June 07, 1994|By Bloomberg Business News

NEW YORK -- A late burst of computer-driven sell orders reversed a broad rally yesterday, leaving U.S. stocks mixed.

Until the final minutes of trading, the market was buoyed by a four-day bond market rally and diminishing pressure for higher interest rates in the months ahead.

"The market should have been up," Joseph DeMarco, managing director equity trading at HSBC Asset Management, a unit of Hongkong & Shanghai Bank.

The Dow Jones industrial average fell 3.70, to 3,768.52, after rising as much as 21.23 earlier in the day. The computer-driven sell orders took nearly 12 points off the average, Birinyi Associates of Greenwich, Conn., said.

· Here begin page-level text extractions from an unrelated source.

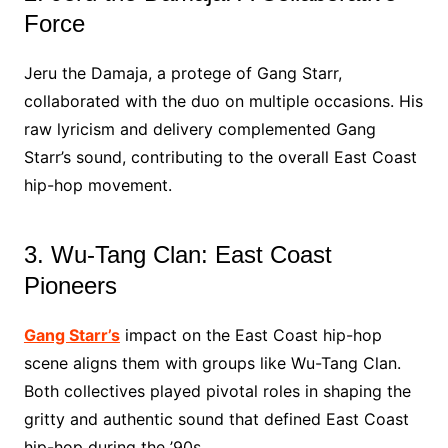
Force
Jeru the Damaja, a protege of Gang Starr,
collaborated with the duo on multiple occasions. His
raw lyricism and delivery complemented Gang
Starr’s sound, contributing to the overall East Coast
hip-hop movement.
3. Wu-Tang Clan: East Coast
Pioneers
Gang Starr’s
impact on the East Coast hip-hop
scene aligns them with groups like Wu-Tang Clan.
Both collectives played pivotal roles in shaping the
gritty and authentic sound that defined East Coast
hip-hop during the ’90s.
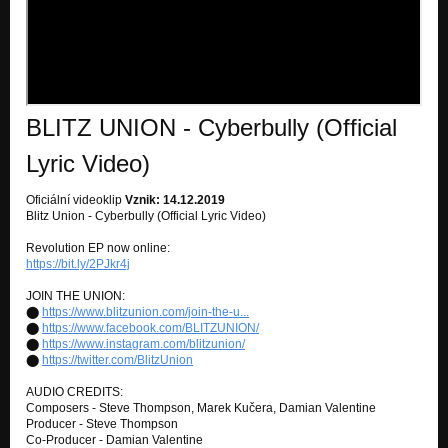
BLITZ UNION - Cyberbully (Official
Lyric Video)
Oficiální videoklip
Vznik: 14.12.2019
Blitz Union - Cyberbully (Official Lyric Video)
Revolution EP now online:
https://bit.ly/2PJkr4j
JOIN THE UNION:
⬤
https://www.blitzunion.com/join-the-u...
⬤
https://www.facebook.com/BLITZUNION/
⬤
https://www.instagram.com/blitzunion/
⬤
https://twitter.com/BlitzUnion
AUDIO CREDITS:
Composers - Steve Thompson, Marek Kučera, Damian Valentine
Producer - Steve Thompson
Co-Producer - Damian Valentine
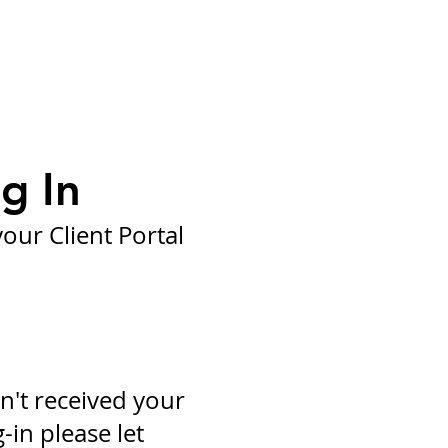
g In
our Client Portal
n't received your
g-in please let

"There has been a real short-term improvement in sentiment here, and the rally in the bond market" helped, said Michael Metz, chief market strategist at Oppenheimer & Co.

Among broader market indexes, the Standard & Poor's 500 index fell 1.25, to 458.88, after rallying much as 1.64. Shares of health care, oil and auto companies led the decline.

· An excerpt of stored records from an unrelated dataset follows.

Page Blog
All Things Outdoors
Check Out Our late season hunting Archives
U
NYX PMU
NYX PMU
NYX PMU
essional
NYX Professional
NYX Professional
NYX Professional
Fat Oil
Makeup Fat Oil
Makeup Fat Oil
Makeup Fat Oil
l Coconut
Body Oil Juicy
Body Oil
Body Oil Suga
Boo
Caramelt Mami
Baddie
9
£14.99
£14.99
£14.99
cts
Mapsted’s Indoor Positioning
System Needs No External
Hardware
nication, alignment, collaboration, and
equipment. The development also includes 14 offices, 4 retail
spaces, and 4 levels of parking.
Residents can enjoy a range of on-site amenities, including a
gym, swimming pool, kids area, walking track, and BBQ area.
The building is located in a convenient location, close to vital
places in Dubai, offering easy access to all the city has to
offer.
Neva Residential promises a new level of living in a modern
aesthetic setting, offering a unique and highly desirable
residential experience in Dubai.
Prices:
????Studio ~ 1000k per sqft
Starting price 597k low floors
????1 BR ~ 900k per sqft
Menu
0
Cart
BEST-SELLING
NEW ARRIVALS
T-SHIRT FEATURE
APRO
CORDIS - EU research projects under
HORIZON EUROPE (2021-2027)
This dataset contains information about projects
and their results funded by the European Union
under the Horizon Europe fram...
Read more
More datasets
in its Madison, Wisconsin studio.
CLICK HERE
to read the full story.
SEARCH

Meantime, the Nasdaq combined composite index advanced 1.05, to 743.43, with Microsoft Corp., U.S. Healthcare Corp. and Snapple Beverage Corp. leading the way.

Trading was moderate, with 259 million shares changing hands by 4 p.m. on the New York Stock Exchange. About 13 stocks rose for every eight stocks that fell on the Big Board.

"The economic numbers we will be seeing in June will paint the picture of an economy growing at a

more stable, noninflationary pace," and that will be good for the stock market, said Hugh Johnson, chief investment strategist at First Albany Corp.

Concern about the direction of interest rates ebbed yesterday after the New York Times reported that three of the Federal Reserve Board's five governors believe further rate increases aren't needed in coming weeks. The governors concluded that U.S. inflation is under control, the report said.

"The economy is slowing a little bit, and that is a positive" for the bond market, said Alfred Goldman, director of technical research at A. G. Edwards & Sons. Higher rates make fixed-income investments such as bonds more attractive relative to stocks, which are perceived as more risky.

The yield on the benchmark 30-year Treasury bond fell to 7.22 percent, its lowest point since April 27, from 7.27 percent last week.

A decline in the Commodity Research Bureau's index of 21 key commodity prices, from corn to copper, also eased concern about inflation. The index fell 3.65, to 229.6, its second straight decline and the lowest level in more than three weeks.

The price of gold dropped, with

the August futures contract falling 30 cents an ounce, to $382.90. The CRB index and gold prices are closely watched indicators of inflation.

Still, some analysts expressed concern that a slowdown in economic growth sparked by higher rates would translate into weaker corporate earnings later this summer.

"The market right now is in a Catch-22 situation," said Anthony Dwyer, chief market strategist at Sherwood Securities. "If economic numbers come in well, that means there will be inflation." If they show the economy slowing, people will become worried about corporate earnings, he said.